*EXERCISE BRIEF*
Down to the final line, print the records below exactly and without pictures.

(EXTRACTED DATA Opens)

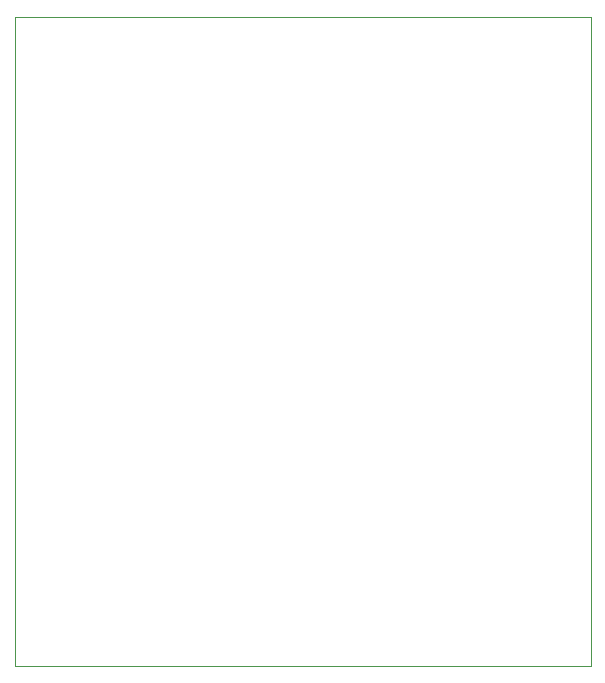
<source format=gbr>
%TF.GenerationSoftware,KiCad,Pcbnew,9.0.0*%
%TF.CreationDate,2025-03-07T09:06:22+01:00*%
%TF.ProjectId,board_io,626f6172-645f-4696-9f2e-6b696361645f,rev?*%
%TF.SameCoordinates,Original*%
%TF.FileFunction,Profile,NP*%
%FSLAX46Y46*%
G04 Gerber Fmt 4.6, Leading zero omitted, Abs format (unit mm)*
G04 Created by KiCad (PCBNEW 9.0.0) date 2025-03-07 09:06:22*
%MOMM*%
%LPD*%
G01*
G04 APERTURE LIST*
%TA.AperFunction,Profile*%
%ADD10C,0.050000*%
%TD*%
G04 APERTURE END LIST*
D10*
X14673200Y-18314300D02*
X63435200Y-18314300D01*
X63435200Y-73314300D01*
X14673200Y-73314300D01*
X14673200Y-18314300D01*
M02*

</source>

(EXTRACTED DATA Closes)

*RESULT FOR THIS EXERCISE*
<source format=gbr>
%TF.GenerationSoftware,KiCad,Pcbnew,9.0.0*%
%TF.CreationDate,2025-03-07T09:06:22+01:00*%
%TF.ProjectId,board_io,626f6172-645f-4696-9f2e-6b696361645f,rev?*%
%TF.SameCoordinates,Original*%
%TF.FileFunction,Profile,NP*%
%FSLAX46Y46*%
G04 Gerber Fmt 4.6, Leading zero omitted, Abs format (unit mm)*
G04 Created by KiCad (PCBNEW 9.0.0) date 2025-03-07 09:06:22*
%MOMM*%
%LPD*%
G01*
G04 APERTURE LIST*
%TA.AperFunction,Profile*%
%ADD10C,0.050000*%
%TD*%
G04 APERTURE END LIST*
D10*
X14673200Y-18314300D02*
X63435200Y-18314300D01*
X63435200Y-73314300D01*
X14673200Y-73314300D01*
X14673200Y-18314300D01*
M02*

</source>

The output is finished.